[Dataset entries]
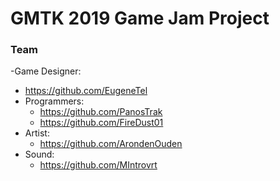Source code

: # GMTK 2019 Game Jam Project

### Team

-Game Designer:
  - https://github.com/EugeneTel
- Programmers:
  - https://github.com/PanosTrak
  - https://github.com/FireDust01
- Artist:
  - https://github.com/ArondenOuden
- Sound:
  - https://github.com/MIntrovrt
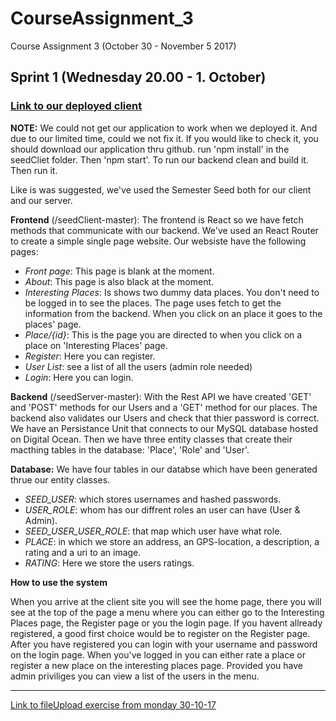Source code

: # CourseAssignment_3
Course Assignment 3 (October 30 - November 5 2017)

## Sprint 1 (Wednesday 20.00 - 1. October)
### [Link to our deployed client](https://cph-an178.dk/#/)
**NOTE:** We could not get our application to work when we deployed it. And due to our limited time, could we not fix it. If you would like to check it, you should download our application thru github. run 'npm install' in the seedCliet folder. Then 'npm start'. To run our backend clean and build it. Then run it.

Like is was suggested, we've used the Semester Seed both for our client and our server.

**Frontend** (/seedClient-master): The frontend is React so we have fetch methods that communicate with our backend. We've used an React Router to create a simple single page website. Our websiste have the following pages:
- *Front page*: This page is blank at the moment.
- *About*: This page is also black at the moment.
- *Interesting Places*: Is shows two dummy data places. You don't need to be logged in to see the places. The page uses fetch to get the information from the backend. When you click on an place it goes to the places' page. 
- *Place/{id}*: This is the page you are directed to when you click on a place on 'Interesting Places' page. 
- *Register*: Here you can register. 
- *User List*: see a list of all the users (admin role needed)
- *Login*: Here you can login. 


**Backend** (/seedServer-master): With the Rest API we have created 'GET' and 'POST' methods for our Users and a 'GET' method for our places. The backend also validates our Users and check that thier password is correct.     
We have an Persistance Unit that connects to our MySQL database hosted on Digital Ocean. Then we have three entity classes that create their macthing tables in the database: 'Place', 'Role' and 'User'.  

**Database:** We have four tables in our databse which have been generated thrue our entity classes. 
- *SEED_USER*: which stores usernames and hashed passwords. 
- *USER_ROLE*: whom has our diffrent roles an user can have (User & Admin). 
- *SEED_USER_USER_ROLE*: that map which user have what role. 
- *PLACE*: in which we store an address, an GPS-location, a description, a rating and a uri to an image.
- *RATING*: Here we store the users ratings.

**How to use the system**

When you arrive at the client site you will see the home page, there you will see at the top of the page a menu where you can either go to the Interesting Places page, the Register page or you the login page. If you havent allready registered, a good first choice would be to register on the Register page. After you have registered you can login with your username and password on the login page. When you've logged in you can either rate a place or register a new place on the interesting places page. Provided you have admin priviliges you can view a list of the users in the menu.   



---
[Link to fileUpload exercise from monday 30-10-17](https://github.com/cph-an178/fileUpload)
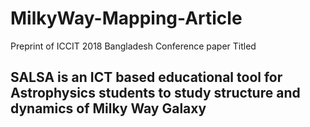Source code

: # MilkyWay-Mapping-Article
Preprint of ICCIT 2018 Bangladesh Conference paper Titled
## SALSA is an ICT based educational tool for Astrophysics students to study structure and dynamics of Milky Way Galaxy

→ Instructions for the task
In the records above, find each line holding "github" and copy it.

→ Task answer
  - https://github.com/EugeneTel
  - https://github.com/PanosTrak
  - https://github.com/FireDust01
  - https://github.com/ArondenOuden
  - https://github.com/MIntrovrt
**NOTE:** We could not get our application to work when we deployed it. And due to our limited time, could we not fix it. If you would like to check it, you should download our application thru github. run 'npm install' in the seedCliet folder. Then 'npm start'. To run our backend clean and build it. Then run it.
[Link to fileUpload exercise from monday 30-10-17](https://github.com/cph-an178/fileUpload)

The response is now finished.